Greening turned to his notes. “The officer I spoke to told me you’d been roofied. It’s not surprising you don’t remember much. The stuff is used for a reason—it’s effective. Why don’t you tell me what you do remember?”
She shook her head. “It’s all in fragments. I remember that we stopped in a small town, but I don’t know which one. It could have been Mono County or somewhere else. We were drinking. We flirted. With whom, I don’t know. I remember waking up in a shed, naked, bound and bleeding from where he cut me.” She touched her hip that held the scar. “Where that was, I don’t know either.”
“But something must have happened, because you were found naked and unconscious at the side of US 395 in your car.”
“I escaped and went for help.” She didn’t have the courage to say she ran away like a scared little bitch, leaving her friend behind.

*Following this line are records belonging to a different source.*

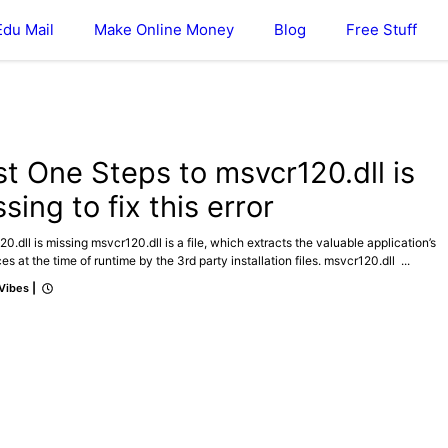
Edu Mail
Make Online Money
Blog
Free Stuff
ICAL
st One Steps to msvcr120.dll is
sing to fix this error
0.dll is missing msvcr120.dll is a file, which extracts the valuable application’s
es at the time of runtime by the 3rd party installation files. msvcr120.dll ...
 Vibes
|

“How far do you think you got?”
“It could have been up the road from the bar or a hundred miles away. I have no idea.”
“Holli was never found?”
“No.”
“What do you think happened to her?”
“He killed her.” Her words seemed to hit the walls of the cramped room and fall to the floor with a dull thud. “The last time I saw my friend, she was hanging from a hook in the ceiling of some tin-roofed shithole, like a side of beef, naked and bleeding while that psycho circled her with a whip, and do you know what I did? Did I help? Did I fight? No. I ran. I saved my own ass at her expense.”
Zoë dropped her head in her hands and closed her eyes. Images of Holli filled the void, her dangling slack from the hook in the ceiling, with him standing behind her with his whip in hand.
“What do you think he did with her?”
She’d run through the possibilities a hundred times, none of them pleasant or respectful of the dead. “What do you think? He buried her. We were in the middle of nowhere. No one would ever find her. C’mon, you’re just wasting time.”
Greening raised his hands. “I’m sorry, Ms. Sutton. We can take a break and get some air if you like.”
She shook her head. “No, it’s OK. I’m fine. Sorry about this. Tonight has just been a shock.”
“I totally understand, but anytime you want to take five, just say the word, all right?”
She nodded.
“Why do you think he took you and Holli?”
“I don’t know. I remember him with his whip, asking Holli if she was sorry.”
“Sorry about what?”
“God only knows. You’d have to ask him.”
“That scar on your hip. Does it mean anything to you?”
She looked down at herself. “He did it, not me. It means something to him.”
“I know, but I was wondering what your thoughts were about it.”
“I assumed it was his initials—IV. That he marked me as his property.”
Greening nodded. “Do you remember a similar marking on Ms. Buckner?”
Zoë closed her eyes and then shook her head. “I’m sure he cut her, but I can’t remember if it was the same. That woman you found tonight, did she have the same mark on her? I know you can’t tell me everything, but I just need to know that. I won’t be able to sleep otherwise. I won’t say anything. I promise.”
“She had been cut on her left hip, just like you, but she wasn’t marked with an IV . It was VI .”
“He screwed up his own marking? That’s crazy.” She stopped. This guy wouldn’t have made a mistake like that. “They’re not letters, are they?”
He shook his head. “We think they’re Roman numerals.”
Zoë’s stomach turned as the enormity of what that meant struck her. “That means she was number six.”